NEW YORK, N.Y. – Duke Energy’s net income rose 69 per cent on lower merger costs, but the company’s results were still weaker than investors had hoped as milder summer weather reduced electricity demand.
Duke posted third quarter net income of $1 billion on revenue of $6.71 billion Wednesday. That’s compared with net income of $594 million on revenue of $6.72 billion last year.
The company earned $1.42 per share. Adjusted to remove the effects of one-time costs, it earned $1.46 per share. That’s a penny below last year’s adjusted results, and a nickel below what analysts surveyed by FactSet had expected on average.
In last year’s third quarter, Duke incurred $630 million in costs associated with its merger with Progress Energy and cost overruns at a new coal plant in Indiana. In this year’s third quarter, merger costs were $88 million.
Duke CEO Lynn Good said in an interview Wednesday that adjusted earnings were lower than last year because mild weather, which lessened the need for customers to crank up their air conditioners, reduced earnings per share by 11 cents.
“It was a really mild period for us, particularly in the Carolinas,” she said.
Duke Energy Corp., based in Charlotte, is the nation’s largest electric utility by market value and number of customers.
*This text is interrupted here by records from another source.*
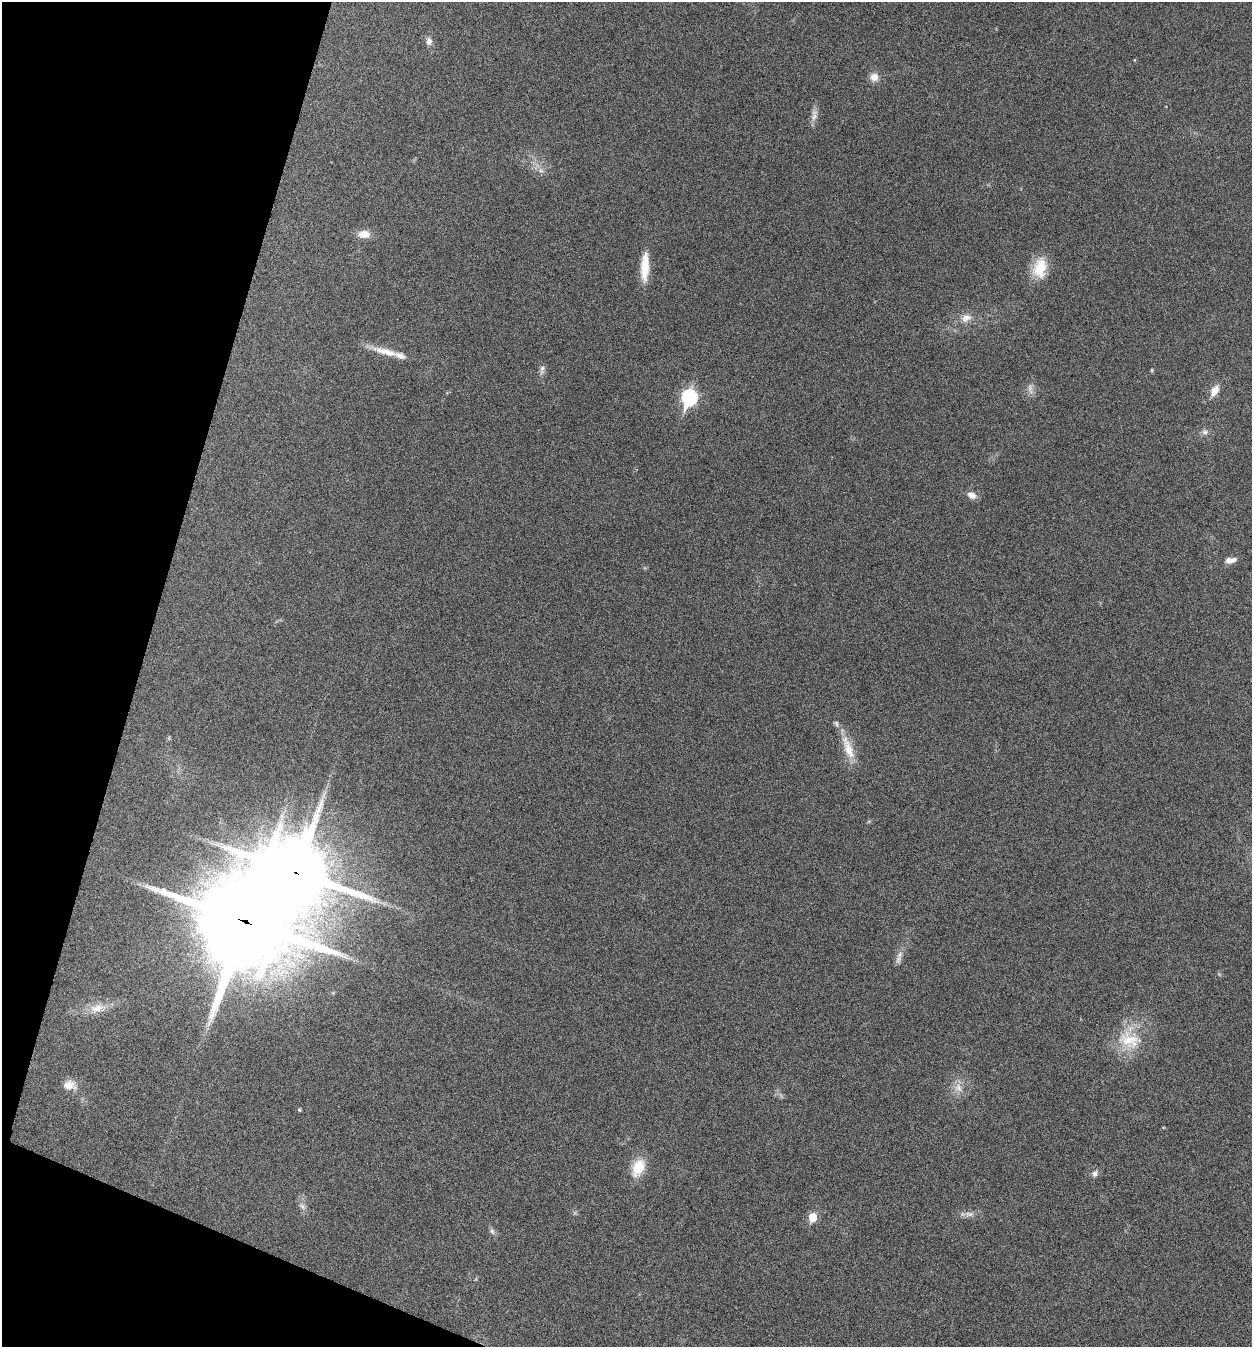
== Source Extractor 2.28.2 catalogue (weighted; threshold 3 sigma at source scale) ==
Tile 9 of 4 x 4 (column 1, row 3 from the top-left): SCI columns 268-1517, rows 1348-2692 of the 5409 x 5398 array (HDU 1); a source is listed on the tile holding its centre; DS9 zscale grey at full resolution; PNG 1254 x 1349 px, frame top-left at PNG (2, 2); no overlay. Shown black and unused: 14% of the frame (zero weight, under 5 of 9 exposures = <1% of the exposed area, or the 3 px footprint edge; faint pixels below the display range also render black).
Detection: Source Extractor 2.28.2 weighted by HDU 2 'WHT'; one run over the whole footprint, this tile lists its part. Background 0.136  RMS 0.0052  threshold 0.0214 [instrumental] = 3 sigma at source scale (4.09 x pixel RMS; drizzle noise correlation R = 1.36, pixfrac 0.8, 0.05/0.05 arcsec/px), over >= 5 px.
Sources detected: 36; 3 inside a brighter listed object's ellipse — not listed separately; the other 33 listed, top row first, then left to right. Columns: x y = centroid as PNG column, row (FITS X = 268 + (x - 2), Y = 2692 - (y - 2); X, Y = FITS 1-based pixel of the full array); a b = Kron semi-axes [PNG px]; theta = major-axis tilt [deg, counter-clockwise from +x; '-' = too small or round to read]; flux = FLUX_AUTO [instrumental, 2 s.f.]
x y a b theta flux
429 41 10 7 -81 2.3
1134 60 5 3 - 0.36
874 77 11 10 - 3.8
814 116 13 9 70 3
541 170 8 5 -30 1.6
364 234 14 9 1 5.4
645 267 33 9 87 12
1040 268 26 16 79 13
966 318 17 11 24 4.9
386 352 38 9 -15 8.5
542 369 15 6 79 2
1152 370 5 4 - 0.52
1030 389 16 6 -85 2.7
1214 391 14 8 60 5
689 397 9 7 73 97
1205 432 8 8 - 1.9
972 495 12 8 -29 3.2
1229 560 10 8 -16 2.7
848 748 36 11 -69 10
296 873 26 22 -85 3700
245 922 37 34 90 6300
898 959 13 7 67 2.3
97 1008 25 12 9 7.9
1129 1040 37 24 -16 20
69 1085 19 12 -11 4.8
958 1088 15 11 -64 4.7
299 1110 5 4 - 0.68
638 1167 21 13 64 13
1095 1173 9 7 48 2
302 1206 11 6 -42 2
969 1214 14 7 3 2.6
813 1217 6 5 - 13
492 1231 9 6 -73 1.4
Overlapping masked pixels (flux is a lower limit): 2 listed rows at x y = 296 873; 245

It serves 7.2 million customers in North Carolina, South Carolina, Florida, Indiana, Ohio and Kentucky.
Electricity sales grew modestly when adjusted to remove the effect of weather. Investors and analysts closely study weather-adjusted electricity sales to get a sense of underlying demand for power.
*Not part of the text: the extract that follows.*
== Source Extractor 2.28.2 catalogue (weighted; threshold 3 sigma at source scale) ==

Good said industrial demand for power grew 3 per cent in the quarter, spurred by increased demand from automotive and housing and construction customers. Overall demand grew 1.7 per cent, she said.
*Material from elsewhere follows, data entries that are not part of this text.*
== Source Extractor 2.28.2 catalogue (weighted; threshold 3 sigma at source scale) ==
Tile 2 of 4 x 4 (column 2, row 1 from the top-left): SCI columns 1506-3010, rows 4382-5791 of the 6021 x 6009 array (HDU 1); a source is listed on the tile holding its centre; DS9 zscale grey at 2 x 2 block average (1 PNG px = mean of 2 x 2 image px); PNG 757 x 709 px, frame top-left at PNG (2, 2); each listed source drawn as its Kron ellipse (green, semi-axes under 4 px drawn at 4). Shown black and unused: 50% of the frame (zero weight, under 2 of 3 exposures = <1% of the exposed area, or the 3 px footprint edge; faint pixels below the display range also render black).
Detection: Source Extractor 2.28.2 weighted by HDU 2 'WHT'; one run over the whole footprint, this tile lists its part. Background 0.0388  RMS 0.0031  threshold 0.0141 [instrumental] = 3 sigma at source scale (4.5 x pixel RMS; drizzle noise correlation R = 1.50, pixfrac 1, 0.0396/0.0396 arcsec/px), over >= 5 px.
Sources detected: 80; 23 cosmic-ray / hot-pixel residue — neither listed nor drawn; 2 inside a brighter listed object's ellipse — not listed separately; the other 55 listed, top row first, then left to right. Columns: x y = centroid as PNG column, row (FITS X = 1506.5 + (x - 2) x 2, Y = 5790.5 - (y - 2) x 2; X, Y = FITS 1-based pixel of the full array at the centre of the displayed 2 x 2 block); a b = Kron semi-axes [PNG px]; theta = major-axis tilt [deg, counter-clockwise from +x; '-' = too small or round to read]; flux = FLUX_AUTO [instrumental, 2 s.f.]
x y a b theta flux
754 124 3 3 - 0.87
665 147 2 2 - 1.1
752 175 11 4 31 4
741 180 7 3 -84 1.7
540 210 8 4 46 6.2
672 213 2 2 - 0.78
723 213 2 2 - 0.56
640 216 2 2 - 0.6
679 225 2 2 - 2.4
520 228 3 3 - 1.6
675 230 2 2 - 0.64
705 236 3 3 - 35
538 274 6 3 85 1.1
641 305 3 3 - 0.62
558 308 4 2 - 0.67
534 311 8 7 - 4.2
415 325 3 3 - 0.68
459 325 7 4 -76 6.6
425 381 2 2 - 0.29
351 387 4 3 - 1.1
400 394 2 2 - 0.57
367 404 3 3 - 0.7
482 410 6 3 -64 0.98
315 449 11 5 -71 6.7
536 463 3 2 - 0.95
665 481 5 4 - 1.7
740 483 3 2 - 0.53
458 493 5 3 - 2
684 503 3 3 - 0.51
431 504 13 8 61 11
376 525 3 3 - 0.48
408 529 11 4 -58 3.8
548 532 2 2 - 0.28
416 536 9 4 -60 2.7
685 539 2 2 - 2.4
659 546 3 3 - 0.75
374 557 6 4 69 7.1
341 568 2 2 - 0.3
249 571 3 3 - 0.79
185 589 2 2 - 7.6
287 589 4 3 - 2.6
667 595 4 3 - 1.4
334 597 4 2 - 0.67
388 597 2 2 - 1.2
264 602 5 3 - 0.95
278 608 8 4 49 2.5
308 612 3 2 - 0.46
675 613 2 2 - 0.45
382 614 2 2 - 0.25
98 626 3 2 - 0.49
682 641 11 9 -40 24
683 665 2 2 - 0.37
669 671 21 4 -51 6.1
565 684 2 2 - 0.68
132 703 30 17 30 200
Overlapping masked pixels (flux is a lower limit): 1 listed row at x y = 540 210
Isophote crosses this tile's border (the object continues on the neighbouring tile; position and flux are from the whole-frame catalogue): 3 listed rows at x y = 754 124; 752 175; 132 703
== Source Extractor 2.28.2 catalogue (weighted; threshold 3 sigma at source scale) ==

Duke’s results were helped by regulatory approval for higher rates in North Carolina, South Carolina and Ohio. But the new rates didn’t go into full effect until September, the last month of the quarter, so the revenue boost was modest.
Good said Duke’s fourth-quarter results will fully reflect those higher rates, which are expected to increase Duke revenue by $600 million a year.
“We expect a very strong fourth quarter,” she said. Good increased the lower end of the company’s expected earnings to $4.25 per share from $4.20 per share. The upper end of the range remained at $4.45.
Andy Smith, an analyst at Edward Jones, was pleased to see strong weather-adjusted sales and solid cost controls.
“They’ve executed on all the objectives they’ve set out,” he said.
He does not expect that the company’s lower-than-expected earnings will rattle investors because Duke is poised for better results in the fourth quarter.
“For their sake, they’d better hit that,” he said.